**Written exercise**
Copy out every line of the material below word for word, from the first line to the last.

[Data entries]
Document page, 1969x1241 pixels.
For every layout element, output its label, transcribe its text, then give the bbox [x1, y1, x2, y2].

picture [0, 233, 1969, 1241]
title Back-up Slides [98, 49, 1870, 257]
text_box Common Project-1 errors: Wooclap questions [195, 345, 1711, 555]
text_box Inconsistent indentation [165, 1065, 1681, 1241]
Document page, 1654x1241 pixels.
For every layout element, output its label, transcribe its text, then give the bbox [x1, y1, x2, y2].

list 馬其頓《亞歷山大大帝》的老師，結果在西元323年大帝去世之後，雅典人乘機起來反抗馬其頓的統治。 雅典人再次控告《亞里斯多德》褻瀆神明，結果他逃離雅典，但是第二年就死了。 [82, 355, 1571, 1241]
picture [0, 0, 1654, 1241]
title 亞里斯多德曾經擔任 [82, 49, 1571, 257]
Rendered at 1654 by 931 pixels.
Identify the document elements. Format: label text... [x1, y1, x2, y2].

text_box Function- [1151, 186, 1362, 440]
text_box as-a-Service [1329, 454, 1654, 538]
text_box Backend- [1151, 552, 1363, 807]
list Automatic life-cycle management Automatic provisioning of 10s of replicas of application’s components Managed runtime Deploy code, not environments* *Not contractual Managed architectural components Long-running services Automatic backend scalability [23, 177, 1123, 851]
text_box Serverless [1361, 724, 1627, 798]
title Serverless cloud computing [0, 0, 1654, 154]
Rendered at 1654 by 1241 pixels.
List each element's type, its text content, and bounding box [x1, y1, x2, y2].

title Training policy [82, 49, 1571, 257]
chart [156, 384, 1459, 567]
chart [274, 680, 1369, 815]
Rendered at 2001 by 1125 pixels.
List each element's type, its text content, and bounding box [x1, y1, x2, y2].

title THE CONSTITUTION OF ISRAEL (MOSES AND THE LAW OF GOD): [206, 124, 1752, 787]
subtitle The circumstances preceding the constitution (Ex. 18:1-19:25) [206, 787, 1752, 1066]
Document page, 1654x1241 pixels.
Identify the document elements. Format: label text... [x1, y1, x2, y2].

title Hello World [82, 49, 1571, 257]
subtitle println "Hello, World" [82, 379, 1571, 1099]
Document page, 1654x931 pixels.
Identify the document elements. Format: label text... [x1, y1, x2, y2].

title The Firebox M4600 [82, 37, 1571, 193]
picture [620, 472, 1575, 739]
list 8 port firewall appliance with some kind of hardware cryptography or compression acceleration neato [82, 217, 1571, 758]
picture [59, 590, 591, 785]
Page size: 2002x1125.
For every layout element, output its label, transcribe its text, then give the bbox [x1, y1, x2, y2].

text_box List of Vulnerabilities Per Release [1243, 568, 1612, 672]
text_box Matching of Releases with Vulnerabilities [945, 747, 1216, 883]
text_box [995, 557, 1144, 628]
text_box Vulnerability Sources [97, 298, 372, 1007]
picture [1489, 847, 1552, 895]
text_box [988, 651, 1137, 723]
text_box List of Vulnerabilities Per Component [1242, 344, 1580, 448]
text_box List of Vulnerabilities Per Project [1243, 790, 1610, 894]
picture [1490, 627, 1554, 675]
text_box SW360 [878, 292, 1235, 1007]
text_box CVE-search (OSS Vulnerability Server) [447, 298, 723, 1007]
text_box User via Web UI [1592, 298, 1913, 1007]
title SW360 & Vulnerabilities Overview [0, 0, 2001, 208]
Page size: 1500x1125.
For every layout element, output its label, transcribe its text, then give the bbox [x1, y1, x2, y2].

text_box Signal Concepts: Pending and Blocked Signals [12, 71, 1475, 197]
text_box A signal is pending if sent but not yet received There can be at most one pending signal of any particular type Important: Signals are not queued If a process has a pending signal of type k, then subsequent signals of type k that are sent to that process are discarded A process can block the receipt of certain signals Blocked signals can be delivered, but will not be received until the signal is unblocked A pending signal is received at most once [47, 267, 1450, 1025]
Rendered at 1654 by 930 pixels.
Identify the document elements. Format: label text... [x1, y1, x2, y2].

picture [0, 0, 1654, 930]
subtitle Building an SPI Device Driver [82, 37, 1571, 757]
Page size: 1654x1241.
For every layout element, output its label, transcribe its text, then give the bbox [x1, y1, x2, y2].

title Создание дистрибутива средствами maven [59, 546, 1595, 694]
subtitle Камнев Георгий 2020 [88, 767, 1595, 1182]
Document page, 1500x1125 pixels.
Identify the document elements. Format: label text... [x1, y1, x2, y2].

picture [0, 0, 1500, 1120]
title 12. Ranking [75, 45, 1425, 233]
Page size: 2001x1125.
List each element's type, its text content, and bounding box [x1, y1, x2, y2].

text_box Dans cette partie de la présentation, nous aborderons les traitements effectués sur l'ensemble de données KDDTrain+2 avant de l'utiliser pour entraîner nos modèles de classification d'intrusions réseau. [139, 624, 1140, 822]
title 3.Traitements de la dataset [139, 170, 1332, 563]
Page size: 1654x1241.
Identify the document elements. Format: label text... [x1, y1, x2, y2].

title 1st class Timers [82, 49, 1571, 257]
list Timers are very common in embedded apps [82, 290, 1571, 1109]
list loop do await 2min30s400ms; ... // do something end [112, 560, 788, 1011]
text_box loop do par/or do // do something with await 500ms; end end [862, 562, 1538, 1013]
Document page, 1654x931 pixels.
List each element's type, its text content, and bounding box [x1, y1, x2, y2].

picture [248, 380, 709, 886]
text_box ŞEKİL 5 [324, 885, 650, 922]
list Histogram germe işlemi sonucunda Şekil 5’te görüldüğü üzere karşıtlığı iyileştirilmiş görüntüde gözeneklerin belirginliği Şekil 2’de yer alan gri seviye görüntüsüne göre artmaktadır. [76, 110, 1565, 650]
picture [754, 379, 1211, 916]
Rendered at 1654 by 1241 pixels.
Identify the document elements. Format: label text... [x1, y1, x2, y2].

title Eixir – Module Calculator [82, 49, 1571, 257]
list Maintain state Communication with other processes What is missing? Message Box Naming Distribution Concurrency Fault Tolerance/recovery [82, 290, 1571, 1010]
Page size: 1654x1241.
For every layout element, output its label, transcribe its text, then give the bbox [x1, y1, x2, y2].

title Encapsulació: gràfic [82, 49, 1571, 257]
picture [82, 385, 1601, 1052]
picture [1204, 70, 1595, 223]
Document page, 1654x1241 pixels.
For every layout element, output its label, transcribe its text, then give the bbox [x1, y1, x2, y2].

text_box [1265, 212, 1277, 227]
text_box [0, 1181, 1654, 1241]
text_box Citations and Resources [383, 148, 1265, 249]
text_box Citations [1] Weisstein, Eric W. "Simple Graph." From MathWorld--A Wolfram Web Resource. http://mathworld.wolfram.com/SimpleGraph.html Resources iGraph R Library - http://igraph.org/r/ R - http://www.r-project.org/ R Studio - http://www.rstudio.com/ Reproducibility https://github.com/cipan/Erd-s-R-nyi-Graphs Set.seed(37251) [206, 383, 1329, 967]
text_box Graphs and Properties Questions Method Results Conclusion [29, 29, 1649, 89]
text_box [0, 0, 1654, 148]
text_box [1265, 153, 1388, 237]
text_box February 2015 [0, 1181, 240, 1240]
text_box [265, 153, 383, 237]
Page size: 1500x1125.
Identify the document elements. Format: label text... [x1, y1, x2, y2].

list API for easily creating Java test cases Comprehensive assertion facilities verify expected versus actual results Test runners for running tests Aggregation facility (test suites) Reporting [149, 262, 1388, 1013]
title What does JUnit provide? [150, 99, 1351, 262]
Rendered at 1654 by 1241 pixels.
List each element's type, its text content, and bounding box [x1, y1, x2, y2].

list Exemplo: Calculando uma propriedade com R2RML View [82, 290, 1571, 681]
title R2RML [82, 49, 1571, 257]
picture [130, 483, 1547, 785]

**Complete answer**
Document page, 1969x1241 pixels.
For every layout element, output its label, transcribe its text, then give the bbox [x1, y1, x2, y2].

picture [0, 233, 1969, 1241]
title Back-up Slides [98, 49, 1870, 257]
text_box Common Project-1 errors: Wooclap questions [195, 345, 1711, 555]
text_box Inconsistent indentation [165, 1065, 1681, 1241]
Document page, 1654x1241 pixels.
For every layout element, output its label, transcribe its text, then give the bbox [x1, y1, x2, y2].

list 馬其頓《亞歷山大大帝》的老師，結果在西元323年大帝去世之後，雅典人乘機起來反抗馬其頓的統治。 雅典人再次控告《亞里斯多德》褻瀆神明，結果他逃離雅典，但是第二年就死了。 [82, 355, 1571, 1241]
picture [0, 0, 1654, 1241]
title 亞里斯多德曾經擔任 [82, 49, 1571, 257]
Rendered at 1654 by 931 pixels.
Identify the document elements. Format: label text... [x1, y1, x2, y2].

text_box Function- [1151, 186, 1362, 440]
text_box as-a-Service [1329, 454, 1654, 538]
text_box Backend- [1151, 552, 1363, 807]
list Automatic life-cycle management Automatic provisioning of 10s of replicas of application’s components Managed runtime Deploy code, not environments* *Not contractual Managed architectural components Long-running services Automatic backend scalability [23, 177, 1123, 851]
text_box Serverless [1361, 724, 1627, 798]
title Serverless cloud computing [0, 0, 1654, 154]
Rendered at 1654 by 1241 pixels.
List each element's type, its text content, and bounding box [x1, y1, x2, y2].

title Training policy [82, 49, 1571, 257]
chart [156, 384, 1459, 567]
chart [274, 680, 1369, 815]
Rendered at 2001 by 1125 pixels.
List each element's type, its text content, and bounding box [x1, y1, x2, y2].

title THE CONSTITUTION OF ISRAEL (MOSES AND THE LAW OF GOD): [206, 124, 1752, 787]
subtitle The circumstances preceding the constitution (Ex. 18:1-19:25) [206, 787, 1752, 1066]
Document page, 1654x1241 pixels.
Identify the document elements. Format: label text... [x1, y1, x2, y2].

title Hello World [82, 49, 1571, 257]
subtitle println "Hello, World" [82, 379, 1571, 1099]
Document page, 1654x931 pixels.
Identify the document elements. Format: label text... [x1, y1, x2, y2].

title The Firebox M4600 [82, 37, 1571, 193]
picture [620, 472, 1575, 739]
list 8 port firewall appliance with some kind of hardware cryptography or compression acceleration neato [82, 217, 1571, 758]
picture [59, 590, 591, 785]
Page size: 2002x1125.
For every layout element, output its label, transcribe its text, then give the bbox [x1, y1, x2, y2].

text_box List of Vulnerabilities Per Release [1243, 568, 1612, 672]
text_box Matching of Releases with Vulnerabilities [945, 747, 1216, 883]
text_box [995, 557, 1144, 628]
text_box Vulnerability Sources [97, 298, 372, 1007]
picture [1489, 847, 1552, 895]
text_box [988, 651, 1137, 723]
text_box List of Vulnerabilities Per Component [1242, 344, 1580, 448]
text_box List of Vulnerabilities Per Project [1243, 790, 1610, 894]
picture [1490, 627, 1554, 675]
text_box SW360 [878, 292, 1235, 1007]
text_box CVE-search (OSS Vulnerability Server) [447, 298, 723, 1007]
text_box User via Web UI [1592, 298, 1913, 1007]
title SW360 & Vulnerabilities Overview [0, 0, 2001, 208]
Page size: 1500x1125.
For every layout element, output its label, transcribe its text, then give the bbox [x1, y1, x2, y2].

text_box Signal Concepts: Pending and Blocked Signals [12, 71, 1475, 197]
text_box A signal is pending if sent but not yet received There can be at most one pending signal of any particular type Important: Signals are not queued If a process has a pending signal of type k, then subsequent signals of type k that are sent to that process are discarded A process can block the receipt of certain signals Blocked signals can be delivered, but will not be received until the signal is unblocked A pending signal is received at most once [47, 267, 1450, 1025]
Rendered at 1654 by 930 pixels.
Identify the document elements. Format: label text... [x1, y1, x2, y2].

picture [0, 0, 1654, 930]
subtitle Building an SPI Device Driver [82, 37, 1571, 757]
Page size: 1654x1241.
For every layout element, output its label, transcribe its text, then give the bbox [x1, y1, x2, y2].

title Создание дистрибутива средствами maven [59, 546, 1595, 694]
subtitle Камнев Георгий 2020 [88, 767, 1595, 1182]
Document page, 1500x1125 pixels.
Identify the document elements. Format: label text... [x1, y1, x2, y2].

picture [0, 0, 1500, 1120]
title 12. Ranking [75, 45, 1425, 233]
Page size: 2001x1125.
List each element's type, its text content, and bounding box [x1, y1, x2, y2].

text_box Dans cette partie de la présentation, nous aborderons les traitements effectués sur l'ensemble de données KDDTrain+2 avant de l'utiliser pour entraîner nos modèles de classification d'intrusions réseau. [139, 624, 1140, 822]
title 3.Traitements de la dataset [139, 170, 1332, 563]
Page size: 1654x1241.
Identify the document elements. Format: label text... [x1, y1, x2, y2].

title 1st class Timers [82, 49, 1571, 257]
list Timers are very common in embedded apps [82, 290, 1571, 1109]
list loop do await 2min30s400ms; ... // do something end [112, 560, 788, 1011]
text_box loop do par/or do // do something with await 500ms; end end [862, 562, 1538, 1013]
Document page, 1654x931 pixels.
List each element's type, its text content, and bounding box [x1, y1, x2, y2].

picture [248, 380, 709, 886]
text_box ŞEKİL 5 [324, 885, 650, 922]
list Histogram germe işlemi sonucunda Şekil 5’te görüldüğü üzere karşıtlığı iyileştirilmiş görüntüde gözeneklerin belirginliği Şekil 2’de yer alan gri seviye görüntüsüne göre artmaktadır. [76, 110, 1565, 650]
picture [754, 379, 1211, 916]
Rendered at 1654 by 1241 pixels.
Identify the document elements. Format: label text... [x1, y1, x2, y2].

title Eixir – Module Calculator [82, 49, 1571, 257]
list Maintain state Communication with other processes What is missing? Message Box Naming Distribution Concurrency Fault Tolerance/recovery [82, 290, 1571, 1010]
Page size: 1654x1241.
For every layout element, output its label, transcribe its text, then give the bbox [x1, y1, x2, y2].

title Encapsulació: gràfic [82, 49, 1571, 257]
picture [82, 385, 1601, 1052]
picture [1204, 70, 1595, 223]
Document page, 1654x1241 pixels.
For every layout element, output its label, transcribe its text, then give the bbox [x1, y1, x2, y2].

text_box [1265, 212, 1277, 227]
text_box [0, 1181, 1654, 1241]
text_box Citations and Resources [383, 148, 1265, 249]
text_box Citations [1] Weisstein, Eric W. "Simple Graph." From MathWorld--A Wolfram Web Resource. http://mathworld.wolfram.com/SimpleGraph.html Resources iGraph R Library - http://igraph.org/r/ R - http://www.r-project.org/ R Studio - http://www.rstudio.com/ Reproducibility https://github.com/cipan/Erd-s-R-nyi-Graphs Set.seed(37251) [206, 383, 1329, 967]
text_box Graphs and Properties Questions Method Results Conclusion [29, 29, 1649, 89]
text_box [0, 0, 1654, 148]
text_box [1265, 153, 1388, 237]
text_box February 2015 [0, 1181, 240, 1240]
text_box [265, 153, 383, 237]
Page size: 1500x1125.
Identify the document elements. Format: label text... [x1, y1, x2, y2].

list API for easily creating Java test cases Comprehensive assertion facilities verify expected versus actual results Test runners for running tests Aggregation facility (test suites) Reporting [149, 262, 1388, 1013]
title What does JUnit provide? [150, 99, 1351, 262]
Rendered at 1654 by 1241 pixels.
List each element's type, its text content, and bounding box [x1, y1, x2, y2].

list Exemplo: Calculando uma propriedade com R2RML View [82, 290, 1571, 681]
title R2RML [82, 49, 1571, 257]
picture [130, 483, 1547, 785]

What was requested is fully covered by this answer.